Task to complete » If pictures are present, leave them out, and copy the data word for word.

[Data provided — start]

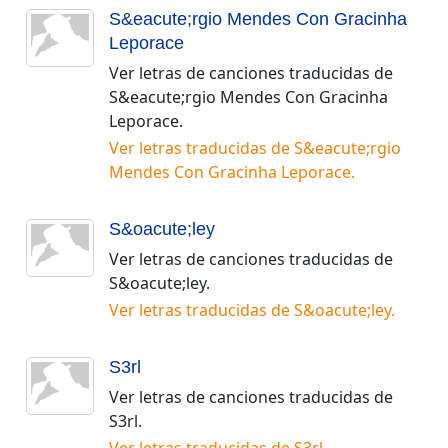
S&eacute;rgio Mendes Con Gracinha
Leporace
Ver letras de canciones traducidas de
S&eacute;rgio Mendes Con Gracinha
Leporace
.
Ver letras traducidas de
S&eacute;rgio
Mendes Con Gracinha Leporace
.
S&oacute;ley
Ver letras de canciones traducidas de
S&oacute;ley
.
Ver letras traducidas de
S&oacute;ley
.
S3rl
Ver letras de canciones traducidas de
S3rl
.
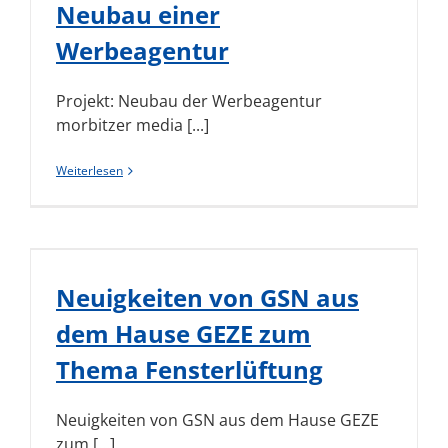
Neubau einer
Werbeagentur
Projekt: Neubau der Werbeagentur
morbitzer media [...]
Weiterlesen
Neuigkeiten von GSN aus
dem Hause GEZE zum
Thema Fensterlüftung
Neuigkeiten von GSN aus dem Hause GEZE
zum [...]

[Data provided — finish]

Answer below »
S&eacute;rgio Mendes Con Gracinha
Leporace
Ver letras de canciones traducidas de
S&eacute;rgio Mendes Con Gracinha
Leporace
.
Ver letras traducidas de
S&eacute;rgio
Mendes Con Gracinha Leporace
.
S&oacute;ley
Ver letras de canciones traducidas de
S&oacute;ley
.
Ver letras traducidas de
S&oacute;ley
.
S3rl
Ver letras de canciones traducidas de
S3rl
.
Neubau einer
Werbeagentur
Projekt: Neubau der Werbeagentur
morbitzer media [...]
Weiterlesen
Neuigkeiten von GSN aus
dem Hause GEZE zum
Thema Fensterlüftung
Neuigkeiten von GSN aus dem Hause GEZE
zum [...]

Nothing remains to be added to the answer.